During my monthly data logging, I replace any weak CR2032 cells in the Hobo data loggers and, being that type of guy, I write the current date and the elapsed time since the last replacement on the top of the cells. This month I had to replace two cells:

Energizer CR2023 - early failures
Energizer CR2023 – early failures


It seems the previous Energizer CR2023 cells in those loggers lasted for more than the usual year, but these cells from the same lot with the same date code failed in two weeks (my last monthly science was unusually late, because distraction). The YA date code (printed on the other side of the cell) isn’t helpful (that Q&A  list shows the problem), but they’re supposed to have an eight year shelf life. As nearly as I can tell, these are getting on toward five years on my shelf, so maybe they spent a bit more time on somebody else’s shelf than the seller claimed.

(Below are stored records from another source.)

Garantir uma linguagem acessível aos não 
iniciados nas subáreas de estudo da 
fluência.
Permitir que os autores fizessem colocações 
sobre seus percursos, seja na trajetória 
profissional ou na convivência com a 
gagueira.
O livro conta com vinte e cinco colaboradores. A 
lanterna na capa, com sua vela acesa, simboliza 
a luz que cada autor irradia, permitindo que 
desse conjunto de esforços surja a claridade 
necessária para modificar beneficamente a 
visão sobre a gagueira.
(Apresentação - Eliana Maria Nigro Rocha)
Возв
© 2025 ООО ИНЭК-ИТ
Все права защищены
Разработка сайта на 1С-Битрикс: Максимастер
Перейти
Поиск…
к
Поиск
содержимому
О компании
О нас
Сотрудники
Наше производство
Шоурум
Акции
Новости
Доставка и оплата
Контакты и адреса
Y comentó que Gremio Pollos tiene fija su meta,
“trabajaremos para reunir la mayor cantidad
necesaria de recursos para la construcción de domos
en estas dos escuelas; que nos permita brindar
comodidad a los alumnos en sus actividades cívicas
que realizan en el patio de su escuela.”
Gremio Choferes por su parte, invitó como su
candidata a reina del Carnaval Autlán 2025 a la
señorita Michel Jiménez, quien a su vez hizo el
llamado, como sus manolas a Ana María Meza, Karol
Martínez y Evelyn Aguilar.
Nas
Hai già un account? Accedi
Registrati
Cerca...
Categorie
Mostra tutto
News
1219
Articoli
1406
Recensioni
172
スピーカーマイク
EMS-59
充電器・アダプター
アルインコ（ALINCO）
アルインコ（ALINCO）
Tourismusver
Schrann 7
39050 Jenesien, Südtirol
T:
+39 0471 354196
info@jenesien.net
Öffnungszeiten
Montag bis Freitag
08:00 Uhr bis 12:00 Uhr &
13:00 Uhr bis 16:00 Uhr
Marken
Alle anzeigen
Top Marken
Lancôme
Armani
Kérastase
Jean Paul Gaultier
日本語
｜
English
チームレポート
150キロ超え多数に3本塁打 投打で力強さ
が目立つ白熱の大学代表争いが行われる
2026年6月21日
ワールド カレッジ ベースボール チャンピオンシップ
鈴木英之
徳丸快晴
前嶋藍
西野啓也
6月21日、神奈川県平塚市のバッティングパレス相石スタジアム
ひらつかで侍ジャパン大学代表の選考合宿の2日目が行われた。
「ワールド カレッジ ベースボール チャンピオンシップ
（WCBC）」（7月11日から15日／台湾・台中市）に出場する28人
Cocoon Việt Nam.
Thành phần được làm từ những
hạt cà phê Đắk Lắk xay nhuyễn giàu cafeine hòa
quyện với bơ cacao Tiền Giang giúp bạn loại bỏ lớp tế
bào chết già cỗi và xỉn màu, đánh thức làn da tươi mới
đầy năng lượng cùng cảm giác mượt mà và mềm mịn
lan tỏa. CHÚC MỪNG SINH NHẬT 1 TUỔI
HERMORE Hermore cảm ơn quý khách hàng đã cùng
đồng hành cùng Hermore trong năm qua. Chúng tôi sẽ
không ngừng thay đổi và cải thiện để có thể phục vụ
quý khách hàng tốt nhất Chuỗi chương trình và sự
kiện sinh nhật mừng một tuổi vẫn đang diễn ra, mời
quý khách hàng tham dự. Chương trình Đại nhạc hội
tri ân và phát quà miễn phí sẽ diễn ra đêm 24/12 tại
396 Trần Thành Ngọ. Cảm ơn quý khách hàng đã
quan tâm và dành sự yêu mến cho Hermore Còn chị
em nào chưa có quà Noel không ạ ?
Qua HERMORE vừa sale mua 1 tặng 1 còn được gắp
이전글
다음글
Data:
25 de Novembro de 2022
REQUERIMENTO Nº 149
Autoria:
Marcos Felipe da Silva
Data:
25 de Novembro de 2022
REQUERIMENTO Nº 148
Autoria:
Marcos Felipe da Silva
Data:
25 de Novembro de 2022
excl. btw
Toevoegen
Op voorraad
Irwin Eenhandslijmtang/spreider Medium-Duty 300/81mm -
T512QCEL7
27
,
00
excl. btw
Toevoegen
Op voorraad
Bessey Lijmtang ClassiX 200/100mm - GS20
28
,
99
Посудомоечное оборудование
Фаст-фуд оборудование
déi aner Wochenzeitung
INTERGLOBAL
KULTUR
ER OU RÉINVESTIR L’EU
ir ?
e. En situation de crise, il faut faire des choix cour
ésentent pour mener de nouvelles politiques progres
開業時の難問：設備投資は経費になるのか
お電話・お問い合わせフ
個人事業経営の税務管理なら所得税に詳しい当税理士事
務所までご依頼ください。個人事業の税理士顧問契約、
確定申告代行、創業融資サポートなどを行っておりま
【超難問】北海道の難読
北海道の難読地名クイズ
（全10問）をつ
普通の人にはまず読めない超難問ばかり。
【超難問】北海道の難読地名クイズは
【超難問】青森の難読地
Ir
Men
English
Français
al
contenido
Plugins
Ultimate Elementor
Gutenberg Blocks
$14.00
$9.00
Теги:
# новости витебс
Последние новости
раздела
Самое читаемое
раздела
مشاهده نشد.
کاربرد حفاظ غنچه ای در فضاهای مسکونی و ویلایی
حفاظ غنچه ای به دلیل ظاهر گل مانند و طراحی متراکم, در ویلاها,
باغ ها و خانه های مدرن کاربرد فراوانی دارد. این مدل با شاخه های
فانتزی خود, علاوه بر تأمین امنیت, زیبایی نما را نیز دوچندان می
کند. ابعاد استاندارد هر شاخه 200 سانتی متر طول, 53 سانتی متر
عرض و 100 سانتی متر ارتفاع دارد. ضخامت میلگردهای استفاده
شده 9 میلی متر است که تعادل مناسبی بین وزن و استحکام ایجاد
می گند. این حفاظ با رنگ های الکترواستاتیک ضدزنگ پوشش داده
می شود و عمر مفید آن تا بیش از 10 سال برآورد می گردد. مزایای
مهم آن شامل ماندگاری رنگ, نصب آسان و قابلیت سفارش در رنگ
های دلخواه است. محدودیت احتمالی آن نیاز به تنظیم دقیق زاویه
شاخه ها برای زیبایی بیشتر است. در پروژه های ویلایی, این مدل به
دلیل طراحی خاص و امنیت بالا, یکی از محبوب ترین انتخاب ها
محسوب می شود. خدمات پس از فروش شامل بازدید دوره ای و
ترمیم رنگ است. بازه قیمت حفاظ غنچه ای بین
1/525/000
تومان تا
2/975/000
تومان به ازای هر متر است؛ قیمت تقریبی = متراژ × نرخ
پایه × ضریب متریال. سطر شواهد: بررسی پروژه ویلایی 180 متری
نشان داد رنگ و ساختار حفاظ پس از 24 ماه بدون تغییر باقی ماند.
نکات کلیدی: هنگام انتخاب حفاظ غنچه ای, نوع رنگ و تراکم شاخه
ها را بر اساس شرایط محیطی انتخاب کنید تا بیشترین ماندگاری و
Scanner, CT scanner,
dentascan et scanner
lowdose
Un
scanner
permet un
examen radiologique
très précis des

I’d previously slandered one of the Hobo loggers by accusing it of high current drain, but it turned out to be different crappy batteries.

I know they encrypt the date codes so we can’t buy the freshest retail batteries, but I don’t have to like it…

2 thoughts on “Monthly Science: Early Lithium Cell Failures

  1. I don’t understand their thinking behind encrypting date codes. I looked at the referenced Q&A list, where they said (two years ago) that they’d be supplying the code. As far as I can tell, they haven’t. It seems to me that people would unknowingly buy old ones, have ’em fail in two weeks, come to the conclusion that Energizer makes crappy/unreliable products, and switch to an open-coded vendor (if any). The only winner is retailers who can sell old stock, and that too is a short term win, and a long term lose.

    1. come to the conclusion that Energizer makes crappy/unreliable products

      I’m not there yet, but I can see it looming over the horizon from where I’m standing.

      Maybe I’m just compulsive about having enough data to bound the problem?